Entergy’s Pilgrim Nuclear Power Station in the Manomet section of Plymouth on Cape Cod Bay, Mass., was on Tuesday forced to reduce power to 85% after its salt service water inlet temperature exceeded technical specifications.
At about 5 p.m. on Tuesday, while at 100% core thermal power, the reactor was forced to enter a 24-hour limiting condition for operation (LCO) because its salt service water inlet temperature measured 75.3F—exceeding the technical specification limit of 75F. The Nuclear Regulatory Commission (NRC) reported that the condition lasted until about 6:30 p.m., when the salt service water system was again declared operable.
A salt service water system is required to provide cooling water to the reactor building closed cooling water system heat exchanger. When inlet temperatures exceed 75F, the system is declared "inoperable" until temperatures trend below that value.
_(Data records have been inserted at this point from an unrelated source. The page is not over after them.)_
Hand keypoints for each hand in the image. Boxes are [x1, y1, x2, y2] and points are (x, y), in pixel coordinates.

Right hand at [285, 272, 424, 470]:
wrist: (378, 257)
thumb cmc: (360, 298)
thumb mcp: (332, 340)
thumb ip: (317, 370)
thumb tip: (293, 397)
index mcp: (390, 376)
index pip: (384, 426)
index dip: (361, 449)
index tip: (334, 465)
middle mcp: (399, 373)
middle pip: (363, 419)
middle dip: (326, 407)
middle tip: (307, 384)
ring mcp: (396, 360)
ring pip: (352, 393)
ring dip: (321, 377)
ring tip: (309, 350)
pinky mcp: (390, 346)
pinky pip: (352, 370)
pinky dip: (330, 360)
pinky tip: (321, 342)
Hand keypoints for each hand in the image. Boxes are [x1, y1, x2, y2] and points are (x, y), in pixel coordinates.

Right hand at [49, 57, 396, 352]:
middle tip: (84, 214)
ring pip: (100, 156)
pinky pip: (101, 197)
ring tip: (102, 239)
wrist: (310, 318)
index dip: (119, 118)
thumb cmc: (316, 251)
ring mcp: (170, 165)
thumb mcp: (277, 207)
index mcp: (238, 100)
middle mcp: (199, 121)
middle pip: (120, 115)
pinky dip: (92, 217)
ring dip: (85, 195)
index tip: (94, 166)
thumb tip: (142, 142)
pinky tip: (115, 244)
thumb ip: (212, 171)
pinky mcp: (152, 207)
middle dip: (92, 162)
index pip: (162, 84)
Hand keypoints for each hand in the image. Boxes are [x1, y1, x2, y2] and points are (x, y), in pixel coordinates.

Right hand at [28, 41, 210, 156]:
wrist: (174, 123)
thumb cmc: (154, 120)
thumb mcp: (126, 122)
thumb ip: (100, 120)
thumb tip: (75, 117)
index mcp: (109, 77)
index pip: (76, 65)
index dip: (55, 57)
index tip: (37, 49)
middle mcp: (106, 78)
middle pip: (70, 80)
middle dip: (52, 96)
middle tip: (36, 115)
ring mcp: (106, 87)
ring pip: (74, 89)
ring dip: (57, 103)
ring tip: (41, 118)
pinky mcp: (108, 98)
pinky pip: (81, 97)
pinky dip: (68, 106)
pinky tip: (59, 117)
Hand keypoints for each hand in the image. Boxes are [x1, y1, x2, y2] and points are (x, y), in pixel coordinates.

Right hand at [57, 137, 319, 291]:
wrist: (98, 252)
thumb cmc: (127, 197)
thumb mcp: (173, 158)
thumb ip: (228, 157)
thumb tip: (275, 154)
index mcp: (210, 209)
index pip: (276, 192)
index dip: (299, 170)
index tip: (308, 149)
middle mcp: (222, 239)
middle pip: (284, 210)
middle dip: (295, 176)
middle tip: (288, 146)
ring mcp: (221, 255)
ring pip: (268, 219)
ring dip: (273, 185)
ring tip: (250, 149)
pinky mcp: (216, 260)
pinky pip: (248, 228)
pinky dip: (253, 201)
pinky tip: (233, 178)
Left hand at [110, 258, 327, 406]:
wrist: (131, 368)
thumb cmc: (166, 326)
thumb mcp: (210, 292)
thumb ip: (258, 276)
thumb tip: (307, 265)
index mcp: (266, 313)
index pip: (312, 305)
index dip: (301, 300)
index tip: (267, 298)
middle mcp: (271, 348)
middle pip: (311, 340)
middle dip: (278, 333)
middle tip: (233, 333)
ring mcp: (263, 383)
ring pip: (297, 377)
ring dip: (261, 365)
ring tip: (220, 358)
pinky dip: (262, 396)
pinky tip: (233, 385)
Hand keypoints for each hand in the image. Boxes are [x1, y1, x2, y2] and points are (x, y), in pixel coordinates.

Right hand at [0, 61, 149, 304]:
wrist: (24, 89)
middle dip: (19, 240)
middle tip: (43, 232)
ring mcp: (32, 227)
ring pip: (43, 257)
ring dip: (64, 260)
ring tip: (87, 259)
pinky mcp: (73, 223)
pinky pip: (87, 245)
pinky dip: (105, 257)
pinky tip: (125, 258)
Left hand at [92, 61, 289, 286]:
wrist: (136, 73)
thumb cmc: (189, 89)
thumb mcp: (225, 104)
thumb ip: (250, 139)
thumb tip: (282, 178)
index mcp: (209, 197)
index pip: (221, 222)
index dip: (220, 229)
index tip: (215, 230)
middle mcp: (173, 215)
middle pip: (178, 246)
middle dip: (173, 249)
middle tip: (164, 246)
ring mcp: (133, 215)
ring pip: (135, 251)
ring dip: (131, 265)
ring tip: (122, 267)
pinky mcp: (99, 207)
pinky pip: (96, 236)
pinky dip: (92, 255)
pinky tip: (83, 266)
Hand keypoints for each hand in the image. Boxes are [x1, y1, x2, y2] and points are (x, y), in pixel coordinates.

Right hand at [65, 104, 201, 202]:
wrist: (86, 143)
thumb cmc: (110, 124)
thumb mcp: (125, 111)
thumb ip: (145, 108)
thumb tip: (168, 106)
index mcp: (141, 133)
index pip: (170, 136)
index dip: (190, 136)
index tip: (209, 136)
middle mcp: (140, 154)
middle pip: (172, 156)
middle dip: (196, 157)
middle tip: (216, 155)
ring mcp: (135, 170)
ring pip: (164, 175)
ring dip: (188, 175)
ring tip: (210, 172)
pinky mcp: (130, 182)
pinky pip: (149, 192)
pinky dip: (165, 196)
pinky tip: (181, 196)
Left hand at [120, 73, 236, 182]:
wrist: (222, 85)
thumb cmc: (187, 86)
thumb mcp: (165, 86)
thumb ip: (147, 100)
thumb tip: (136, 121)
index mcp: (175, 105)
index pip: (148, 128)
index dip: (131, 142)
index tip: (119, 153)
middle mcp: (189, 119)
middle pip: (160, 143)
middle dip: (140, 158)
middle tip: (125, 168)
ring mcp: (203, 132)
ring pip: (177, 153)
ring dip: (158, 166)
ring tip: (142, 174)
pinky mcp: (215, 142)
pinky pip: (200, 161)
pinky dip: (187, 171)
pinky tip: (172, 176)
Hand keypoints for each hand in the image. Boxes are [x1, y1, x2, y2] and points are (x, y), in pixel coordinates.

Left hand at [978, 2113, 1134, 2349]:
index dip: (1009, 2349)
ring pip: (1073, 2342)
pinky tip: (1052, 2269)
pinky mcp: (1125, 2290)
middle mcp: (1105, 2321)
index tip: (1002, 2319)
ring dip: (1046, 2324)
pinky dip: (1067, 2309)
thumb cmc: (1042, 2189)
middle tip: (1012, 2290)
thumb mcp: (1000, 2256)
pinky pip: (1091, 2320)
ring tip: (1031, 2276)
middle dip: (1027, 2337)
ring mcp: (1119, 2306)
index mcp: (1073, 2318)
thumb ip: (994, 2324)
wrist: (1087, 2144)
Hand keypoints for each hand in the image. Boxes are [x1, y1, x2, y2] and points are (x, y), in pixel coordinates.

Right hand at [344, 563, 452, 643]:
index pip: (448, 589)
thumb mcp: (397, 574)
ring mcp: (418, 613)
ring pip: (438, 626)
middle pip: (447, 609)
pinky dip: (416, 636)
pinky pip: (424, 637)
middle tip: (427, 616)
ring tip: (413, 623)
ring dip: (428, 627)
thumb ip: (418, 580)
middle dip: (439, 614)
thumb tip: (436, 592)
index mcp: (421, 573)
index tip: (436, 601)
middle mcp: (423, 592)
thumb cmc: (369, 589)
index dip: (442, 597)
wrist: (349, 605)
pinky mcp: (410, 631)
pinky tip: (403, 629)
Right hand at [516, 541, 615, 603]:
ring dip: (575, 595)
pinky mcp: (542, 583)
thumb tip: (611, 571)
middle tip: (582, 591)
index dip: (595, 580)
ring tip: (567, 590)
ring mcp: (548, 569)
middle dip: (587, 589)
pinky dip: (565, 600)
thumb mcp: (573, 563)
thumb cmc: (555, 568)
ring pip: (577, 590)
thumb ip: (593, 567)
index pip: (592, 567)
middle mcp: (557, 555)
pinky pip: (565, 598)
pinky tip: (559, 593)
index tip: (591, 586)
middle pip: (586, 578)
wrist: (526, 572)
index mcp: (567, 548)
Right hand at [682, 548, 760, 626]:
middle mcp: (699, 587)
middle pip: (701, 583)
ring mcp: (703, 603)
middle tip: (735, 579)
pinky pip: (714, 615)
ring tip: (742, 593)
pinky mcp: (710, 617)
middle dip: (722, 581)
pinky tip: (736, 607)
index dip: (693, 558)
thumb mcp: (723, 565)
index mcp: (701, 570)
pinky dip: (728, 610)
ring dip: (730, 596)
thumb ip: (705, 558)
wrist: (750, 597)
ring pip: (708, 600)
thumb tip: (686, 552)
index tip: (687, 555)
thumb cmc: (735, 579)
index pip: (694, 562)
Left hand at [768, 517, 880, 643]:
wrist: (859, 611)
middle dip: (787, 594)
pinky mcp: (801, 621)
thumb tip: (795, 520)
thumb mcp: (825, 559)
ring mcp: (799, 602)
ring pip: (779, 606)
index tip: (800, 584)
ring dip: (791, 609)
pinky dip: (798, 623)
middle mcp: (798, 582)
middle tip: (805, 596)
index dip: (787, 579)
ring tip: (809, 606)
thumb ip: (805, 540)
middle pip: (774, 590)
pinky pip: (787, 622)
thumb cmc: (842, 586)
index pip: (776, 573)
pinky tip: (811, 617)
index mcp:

Entergy said it was "closely monitoring" salt service water temperature. "It is accurate to say that we reduced power to 85% for a short time yesterday to stay within prescribed discharge temperature limits but we returned the plant to full power yesterday and are at full power today," said Entergy spokesperson Jim Sinclair. The NRC noted that salt service water temperature varies with tidal movements.
Temperatures in the Northeast have been soaring as a heat wave sweeps through the region, prompting independent grid operators to encourage consumers to conserve power. On Wednesday, ISO New England warned that "extremely hot temperatures" and high levels of humidity expected in New England could drive regional electricity use to near-record levels. On Tuesday, the New York Independent System Operator also declared an energy emergency alert, calling on special case resources and emergency demand response programs to help manage demand on the system. Meanwhile, PJM Interconnection, which operates the grid in 13 Mid-Atlantic and Midwestern states prolonged a hot weather alert for nearly all utilities operating in its region.
Last August, Dominion Power was forced to shut down its 871-MW Unit 2 of the two-unit Millstone Nuclear Plant in Waterford, Conn., saying average water temperatures in the Niantic Bay in Long Island Sound, from which it draws cooling water for plant safety-related systems, exceeded limits of 75F. In an emergency license amendment, the NRC granted Millstone unit operators permission to take an average of three temperature measurements for the water at the intake pipes of Unit 2, rather than using the single highest measure.
Sources: POWERnews, NRC, ISO New England, NYISO, PJM Interconnection
—Sonal Patel, Senior Writer (@POWERmagazine, @sonalcpatel)
CORRECTION (7/18): This version reflects that the reactor powered down to 85% during the event; it did not shut down as originally noted. POWERnews regrets the error.